The context: The RBA's Financial Stability review considers both global and domestic risks. Household savings buffers are a major focus for local economists, alongside global challenges.

Upcoming global elections that could "result in further geopolitical fragmentation", climate change, digitalisation, geopolitical tensions and China's economic downturn were all listed as potential offshore risks.

The RBA included a focus topic on artificial intelligence, noting it is “already having a substantial impact” on how the financial system operates. It said the use of AI has already brought about economic benefits in terms of efficiency and productivity and enhancing risk management.

It also recognised both benefits and risks for financial stability, including operational risk from the concentration of service providers, herd behaviour and market correlation, increased cyber threats and risks around data, models and governance.

What they said: “Despite budget pressures remaining elevated, most borrowers were able to continue servicing their debts and covering their essential costs without dipping into their savings over the first half of 2024,” the RBA’s Financial Stability Review for September said.

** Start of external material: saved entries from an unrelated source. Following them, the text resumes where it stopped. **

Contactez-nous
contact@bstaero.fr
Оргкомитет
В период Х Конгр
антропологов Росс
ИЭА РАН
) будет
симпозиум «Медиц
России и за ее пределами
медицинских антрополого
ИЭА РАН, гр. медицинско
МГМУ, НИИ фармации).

“The share of variable-rate owner-occupier borrowers persistently drawing down on their offset and redraw balances is higher than before the pandemic; the share of borrowers persistently adding to these balances is also lower. However, these shares have remained relatively stable over the past six months, and in aggregate households are still adding to their mortgage buffers.

“While conditions will remain challenging for the group of borrowers already experiencing acute budget pressures, our projections imply that most mortgagors would remain able to service their debts.”